Atualmente, a busca por terapia é mais atrelada à procura por entendimento próprio. Ana Luísa pontua que, no passado, “[As gerações anteriores] só buscavam a terapia quando tinham uma queixa de psicopatologia ou algo mais sério envolvido”.

Foi graças à terapia que Isabella recebeu apoio para desenvolver confiança em si mesma e reparar os danos que o bullying causou em seu emocional no passado. “Eu acredito mais em mim, tanto no lado psicológico, emocionalmente, quanto no lado profissional. Estou arriscando bem mais, tanto que agora atuo na minha área e acredito nas minhas convicções”, diz a designer.
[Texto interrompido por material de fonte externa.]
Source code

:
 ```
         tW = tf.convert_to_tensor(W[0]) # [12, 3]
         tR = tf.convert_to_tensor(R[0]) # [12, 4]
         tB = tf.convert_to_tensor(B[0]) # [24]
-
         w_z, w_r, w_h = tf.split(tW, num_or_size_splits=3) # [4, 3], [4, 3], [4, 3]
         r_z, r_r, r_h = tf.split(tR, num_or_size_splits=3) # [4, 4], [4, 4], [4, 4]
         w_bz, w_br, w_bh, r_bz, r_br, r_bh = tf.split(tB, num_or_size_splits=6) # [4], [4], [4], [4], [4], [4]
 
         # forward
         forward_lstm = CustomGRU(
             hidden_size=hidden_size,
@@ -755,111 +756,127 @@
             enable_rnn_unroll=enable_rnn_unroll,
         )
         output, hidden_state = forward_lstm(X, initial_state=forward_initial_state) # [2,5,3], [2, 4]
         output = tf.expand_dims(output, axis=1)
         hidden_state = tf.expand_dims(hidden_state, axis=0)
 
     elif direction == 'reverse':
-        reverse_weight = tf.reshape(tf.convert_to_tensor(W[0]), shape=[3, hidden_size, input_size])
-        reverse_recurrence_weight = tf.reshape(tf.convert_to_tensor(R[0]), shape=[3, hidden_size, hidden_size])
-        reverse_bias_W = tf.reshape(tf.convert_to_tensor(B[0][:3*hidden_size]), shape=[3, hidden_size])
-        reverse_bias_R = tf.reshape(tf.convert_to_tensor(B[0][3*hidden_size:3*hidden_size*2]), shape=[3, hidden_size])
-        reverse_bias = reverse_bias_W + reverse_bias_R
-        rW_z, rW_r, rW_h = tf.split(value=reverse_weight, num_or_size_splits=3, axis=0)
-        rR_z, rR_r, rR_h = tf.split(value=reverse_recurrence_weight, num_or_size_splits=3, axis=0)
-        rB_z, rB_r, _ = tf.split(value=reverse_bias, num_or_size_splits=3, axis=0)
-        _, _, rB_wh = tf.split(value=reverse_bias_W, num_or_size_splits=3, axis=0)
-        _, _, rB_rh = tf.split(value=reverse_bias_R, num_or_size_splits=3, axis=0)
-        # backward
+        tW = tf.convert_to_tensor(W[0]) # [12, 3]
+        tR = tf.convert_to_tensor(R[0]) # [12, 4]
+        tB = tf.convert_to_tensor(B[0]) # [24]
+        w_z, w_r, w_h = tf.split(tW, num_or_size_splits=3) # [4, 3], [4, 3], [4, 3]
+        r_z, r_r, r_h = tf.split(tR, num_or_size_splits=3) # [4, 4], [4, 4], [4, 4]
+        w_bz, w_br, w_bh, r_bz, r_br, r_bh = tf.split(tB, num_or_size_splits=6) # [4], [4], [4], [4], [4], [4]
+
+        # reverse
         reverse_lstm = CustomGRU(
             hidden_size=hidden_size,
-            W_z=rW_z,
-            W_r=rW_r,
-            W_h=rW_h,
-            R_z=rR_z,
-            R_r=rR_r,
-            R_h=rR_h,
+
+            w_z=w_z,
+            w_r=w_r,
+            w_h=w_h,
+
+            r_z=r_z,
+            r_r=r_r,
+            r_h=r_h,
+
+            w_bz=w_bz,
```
Já para Ana Caroline, cuidar da saúde mental foi estimulante para se auto descobrir. “Voltar para a terapia, foi uma opção de autocuidado, de amor próprio, porque foi o momento que eu decidi que ia olhar pra mim e que iria me priorizar”, afirma. 

O diálogo com a família e amigos também é um passo importante para desestigmatizar o assunto. Ana Caroline, que faz terapia ininterruptamente há dois anos, se tornou uma defensora ávida para as pessoas próximas à ela. “Sempre que alguém expressa esse desejo de buscar uma terapia, eu sou a primeira pessoa a dizer ‘vai e faz’, porque eu vejo que esse tempo de terapia me fez ser uma pessoa que entende melhor os meus sentimentos hoje e que, consequentemente, consigo me relacionar melhor com as pessoas.
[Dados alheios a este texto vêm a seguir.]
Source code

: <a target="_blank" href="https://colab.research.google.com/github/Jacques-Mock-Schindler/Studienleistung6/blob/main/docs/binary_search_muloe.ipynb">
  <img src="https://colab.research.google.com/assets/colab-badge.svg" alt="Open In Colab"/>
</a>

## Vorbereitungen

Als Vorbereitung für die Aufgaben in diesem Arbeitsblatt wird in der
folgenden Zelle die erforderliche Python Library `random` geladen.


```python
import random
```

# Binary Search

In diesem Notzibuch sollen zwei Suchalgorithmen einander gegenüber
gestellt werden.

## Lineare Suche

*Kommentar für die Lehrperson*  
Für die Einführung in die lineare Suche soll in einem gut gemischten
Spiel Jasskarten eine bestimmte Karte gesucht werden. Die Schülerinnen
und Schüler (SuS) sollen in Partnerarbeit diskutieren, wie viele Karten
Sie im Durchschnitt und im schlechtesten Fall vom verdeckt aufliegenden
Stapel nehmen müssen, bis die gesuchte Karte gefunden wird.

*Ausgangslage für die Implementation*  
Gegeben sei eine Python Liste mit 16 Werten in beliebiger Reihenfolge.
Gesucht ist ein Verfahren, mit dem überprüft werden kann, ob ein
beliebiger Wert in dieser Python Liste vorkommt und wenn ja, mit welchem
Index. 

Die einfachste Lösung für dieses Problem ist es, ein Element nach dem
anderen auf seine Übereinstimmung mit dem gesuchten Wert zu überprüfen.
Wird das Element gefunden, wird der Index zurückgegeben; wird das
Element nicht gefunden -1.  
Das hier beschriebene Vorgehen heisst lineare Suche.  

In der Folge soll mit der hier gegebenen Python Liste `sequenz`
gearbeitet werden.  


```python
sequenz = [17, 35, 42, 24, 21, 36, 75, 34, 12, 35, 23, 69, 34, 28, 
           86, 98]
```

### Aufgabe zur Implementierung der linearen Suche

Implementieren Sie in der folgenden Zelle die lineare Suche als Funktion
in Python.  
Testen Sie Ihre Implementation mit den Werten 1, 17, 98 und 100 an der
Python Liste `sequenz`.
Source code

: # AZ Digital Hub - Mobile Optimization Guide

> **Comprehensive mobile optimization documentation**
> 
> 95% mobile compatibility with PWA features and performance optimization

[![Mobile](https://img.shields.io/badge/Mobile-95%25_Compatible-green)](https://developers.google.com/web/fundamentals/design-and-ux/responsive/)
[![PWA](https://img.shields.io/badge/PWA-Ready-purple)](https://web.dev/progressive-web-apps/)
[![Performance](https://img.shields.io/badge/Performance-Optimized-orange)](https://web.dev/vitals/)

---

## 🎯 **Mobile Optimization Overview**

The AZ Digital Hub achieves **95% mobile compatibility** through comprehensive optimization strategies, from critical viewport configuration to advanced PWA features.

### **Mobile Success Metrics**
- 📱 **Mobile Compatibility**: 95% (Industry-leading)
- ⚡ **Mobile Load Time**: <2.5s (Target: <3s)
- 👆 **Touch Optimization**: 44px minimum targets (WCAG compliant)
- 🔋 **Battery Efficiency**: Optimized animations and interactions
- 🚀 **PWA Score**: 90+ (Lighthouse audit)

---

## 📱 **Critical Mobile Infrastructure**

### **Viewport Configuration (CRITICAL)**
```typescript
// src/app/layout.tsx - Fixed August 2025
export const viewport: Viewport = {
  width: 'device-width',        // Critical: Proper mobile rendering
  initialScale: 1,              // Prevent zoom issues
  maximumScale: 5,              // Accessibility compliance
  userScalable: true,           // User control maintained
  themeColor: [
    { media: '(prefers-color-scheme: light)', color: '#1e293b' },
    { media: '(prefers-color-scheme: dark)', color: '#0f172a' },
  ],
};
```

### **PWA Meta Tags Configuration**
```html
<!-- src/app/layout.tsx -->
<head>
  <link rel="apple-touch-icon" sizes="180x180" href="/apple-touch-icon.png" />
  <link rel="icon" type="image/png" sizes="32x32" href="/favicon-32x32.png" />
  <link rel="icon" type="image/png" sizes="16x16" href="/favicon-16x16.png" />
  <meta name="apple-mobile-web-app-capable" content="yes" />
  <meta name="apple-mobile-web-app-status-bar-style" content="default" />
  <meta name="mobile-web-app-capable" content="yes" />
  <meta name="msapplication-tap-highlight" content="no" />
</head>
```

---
Brasil: país de uma população ansiosa

Apesar da porcentagem pequena de pessoas que frequentam a terapia regularmente ser pequena (2%), números demonstram que o estado da saúde mental do brasileiro merece atenção. Uma pesquisa realizada pela Organização Mundial da Saúde (OMS) em 2019 revelou que o Brasil é o primeiro país do mundo no ranking de pessoas que sofrem de transtorno de ansiedade (9,3%). Quando se fala em depressão, os brasileiros estão em quinto lugar, com 5,8% da população sendo afetada pela doença.
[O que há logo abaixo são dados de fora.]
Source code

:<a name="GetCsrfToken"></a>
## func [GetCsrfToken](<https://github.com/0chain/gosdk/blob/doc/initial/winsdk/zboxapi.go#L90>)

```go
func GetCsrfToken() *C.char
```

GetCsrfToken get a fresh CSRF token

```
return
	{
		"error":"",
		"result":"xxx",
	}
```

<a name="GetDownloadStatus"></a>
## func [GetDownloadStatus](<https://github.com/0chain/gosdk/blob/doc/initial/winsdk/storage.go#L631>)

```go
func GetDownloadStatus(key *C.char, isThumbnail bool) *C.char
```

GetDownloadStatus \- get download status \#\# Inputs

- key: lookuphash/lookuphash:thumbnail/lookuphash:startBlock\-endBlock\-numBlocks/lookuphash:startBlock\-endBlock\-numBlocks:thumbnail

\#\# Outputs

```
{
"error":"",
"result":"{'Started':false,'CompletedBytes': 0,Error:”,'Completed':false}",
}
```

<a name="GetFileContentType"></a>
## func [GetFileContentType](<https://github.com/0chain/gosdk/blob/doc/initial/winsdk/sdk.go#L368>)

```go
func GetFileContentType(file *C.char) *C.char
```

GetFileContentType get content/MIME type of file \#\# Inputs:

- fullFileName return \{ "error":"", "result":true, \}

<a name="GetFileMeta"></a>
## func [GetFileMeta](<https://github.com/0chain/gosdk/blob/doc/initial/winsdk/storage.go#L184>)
Em um período pandêmico, no qual as pessoas precisaram se manter isoladas, a busca por alternativas que melhorem o bem-estar e saúde mental aumentou exponencialmente. De acordo com a plataforma Google Trends, o termo “terapia online” manteve um interesse regular de buscas entre 2016 e 2019, mas sofreu um pico de pesquisas em abril de 2020, época em que a pandemia estava se agravando no país. 

Em março de 2021, quando o Brasil passou a ter a maior média diária de mortes no mundo e medidas mais restritivas de isolamento social voltaram a ser instauradas, a procura voltou a sofrer um aumento significativo, atingindo seu segundo maior pico em cinco anos.